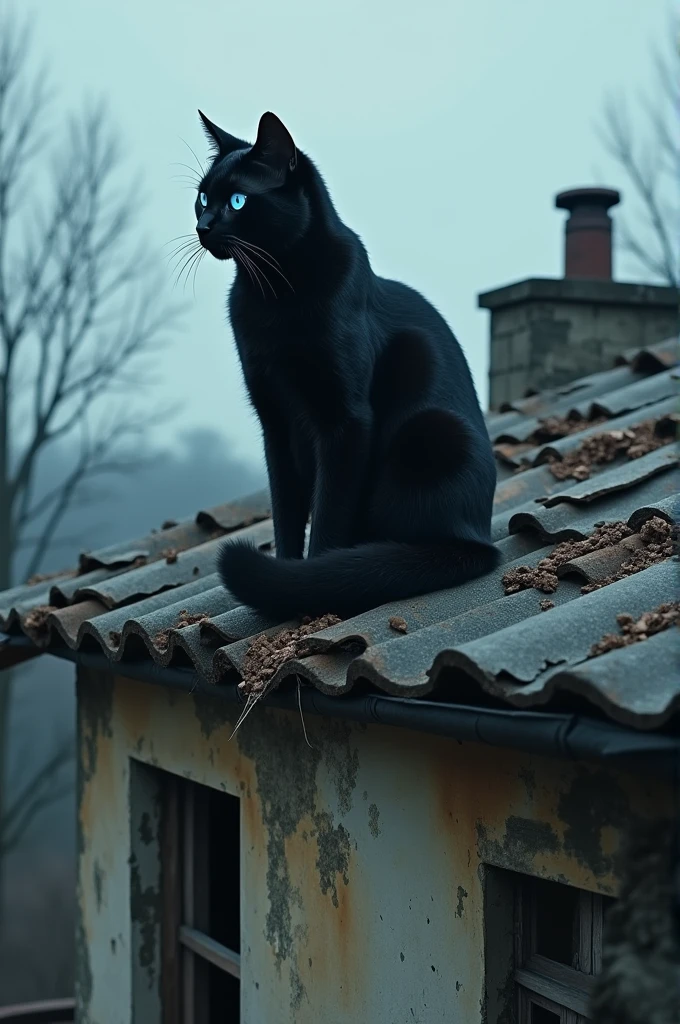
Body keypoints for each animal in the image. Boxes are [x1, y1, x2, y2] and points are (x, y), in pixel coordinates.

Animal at [193, 110, 497, 614]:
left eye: (237, 200)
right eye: (201, 198)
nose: (203, 225)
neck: (273, 294)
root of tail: (480, 540)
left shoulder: (346, 422)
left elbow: (329, 512)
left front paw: (308, 584)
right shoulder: (274, 422)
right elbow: (286, 512)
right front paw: (288, 575)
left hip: (436, 433)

★ ★ ★ ★ ★ ★ ★

WHAT YOU NEED TO DO » Output all of the entries verbatim, leaving out any images.

RESPONSE »
Body keypoints for each animal in the image. Boxes are [x1, y1, x2, y2] and points are (x, y), in pixel coordinates.

Animal at [193, 110, 497, 614]:
left eye: (237, 200)
right eye: (201, 198)
nose: (203, 225)
neck: (273, 294)
root of tail: (480, 540)
left shoulder: (346, 422)
left elbow: (329, 512)
left front paw: (308, 584)
right shoulder: (274, 422)
right elbow: (286, 512)
right front paw: (288, 575)
left hip: (436, 433)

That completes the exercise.